Okuma Parçası>
=====

Pazar Sohbeti

Güncelleme Tarihi:

Pazar Sohbeti
Oluşturulma Tarihi: Haziran 11, 2000 00:00

Haberin Devamı

Maaşla başkan tutacaklar

DYP İl başkanlığı görevini kağıt üstünde sürdüren Soner Göksel, partinin durumu hakkında vahim bir tablo çizdi, ‘Gelen bir yılda zor düzeltir’ dedi.

1995 seçimlerinde yedi milletvekiliyle İzmir'de birinci parti olan DYP şu anda İzmir'de sadece iki milletvekili ile temsil ediliyor. Seçimden bu tabloyla çıkan DYP İzmir örgütü karıştı. İşadamı Soner Göksel İl Başkanlığı'na atandı. Göksel, Ekim ayında gidilen kongrede yeniden Başkan seçildi. Ancak, Yönetim Kurulu'ndaki 28 isimden 21'i milletvekili Yıldırım Ulupınar'a istifa mektuplarını teslim edince ortalık toz duman oldu. Göksel'i düşürme çabası sonuç verdi ve Göksel önce 4 Nisan, ardından 9 Nisan'da istifa ettiğini açıkladı. Tam 60 gündür Soner Göksel, İzmir DYP'de kağıt üzerinde Başkan. Ama yönetim yok. Bir türlü yeni yönetim atanamıyor. DYP'nin İzmir'deki tarihinde yaşanmamış durumunu konuştuğumuz Göksel, hem rakiplerine yüklendi, hem özeleştiri yaptı.

Milletvekilleri Yıldırım Ulupınar ve Ufuk Söylemez ile beraberliğiniz, büyük bir kavgaya döndü. Bu ayrılık nerede ve neden başladı?

=====

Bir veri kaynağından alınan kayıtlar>
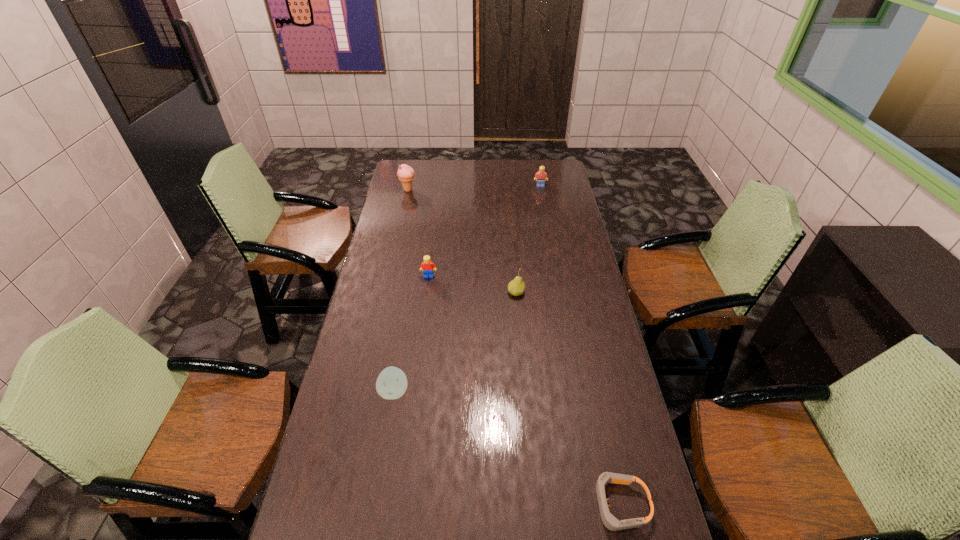
Identify the location of free point between the fourth object from left to right and the leftmost object. (462, 241).

You are a GUI agent. You are given a task and a screenshot of the screen. Output one action in this format:
    pyautogui.click(x=<x>, y=<y>)
    Task: Click on the vacant area between the nearest object and the icecream
    
    Given the screenshot: What is the action you would take?
    pyautogui.click(x=514, y=347)

The height and width of the screenshot is (540, 960). Identify the location of empty space that is in between the fifth farthest object and the goggles. (507, 448).

Where is `free space that is in between the fourth farthest object and the left Lego`? This screenshot has height=540, width=960. free space that is in between the fourth farthest object and the left Lego is located at coordinates (472, 285).

Image resolution: width=960 pixels, height=540 pixels. I want to click on free space between the leftmost object and the shortest object, so click(x=514, y=347).

Identify which object is the fourth nearest to the right Lego. Please provide its 2D coordinates. Your answer should be formatted as a tuple, i.e. [(x, y)], where the tuple contains the x and y coordinates of a point satisfying the conditions above.

[(391, 383)]

Choose which object is the second nearest neighbor to the fourth object from left to right. Please provide its 2D coordinates. Your answer should be formatted as a tuple, i.e. [(x, y)], where the tuple contains the x and y coordinates of a point satisfying the conditions above.

[(391, 383)]

The image size is (960, 540). I want to click on vacant space that satisfies the following two spatial constraints: 1. on the face of the fourth nearest object; 2. on the left side of the fourth farthest object, so click(x=427, y=293).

=====

Alıştırma Yönergeleri>
**a)** Okuma parçasında "Haberin Devamı" ile "zor düzeltir’ dedi." arasındaki bölümü, bu iki ifade de dahil olmak üzere harfi harfine yazıya geçirin.
**b)** Aşağıdaki ifadelerin okuma parçasıyla uyuşup uyuşmadığını her biri için evet ya da hayır diye belirtin ve kararı veren sözleri parçadan aynen alıntılayın: (i) DYP, 1995 seçimlerinde İzmir'de yedi milletvekiliyle birinci parti oldu. (ii) Yönetim Kurulu'ndaki 28 ismin tamamı istifa mektubunu teslim etti. (iii) İzmir DYP'ye yeni bir yönetim atandı.

Alıştırma Çözümleri>
**a)**
Haberin Devamı

Maaşla başkan tutacaklar

DYP İl başkanlığı görevini kağıt üstünde sürdüren Soner Göksel, partinin durumu hakkında vahim bir tablo çizdi, ‘Gelen bir yılda zor düzeltir’ dedi.

**b)**
(i) Evet: "1995 seçimlerinde yedi milletvekiliyle İzmir'de birinci parti olan DYP"
(ii) Hayır: "Yönetim Kurulu'ndaki 28 isimden 21'i milletvekili Yıldırım Ulupınar'a istifa mektuplarını teslim edince"
(iii) Hayır: "Bir türlü yeni yönetim atanamıyor."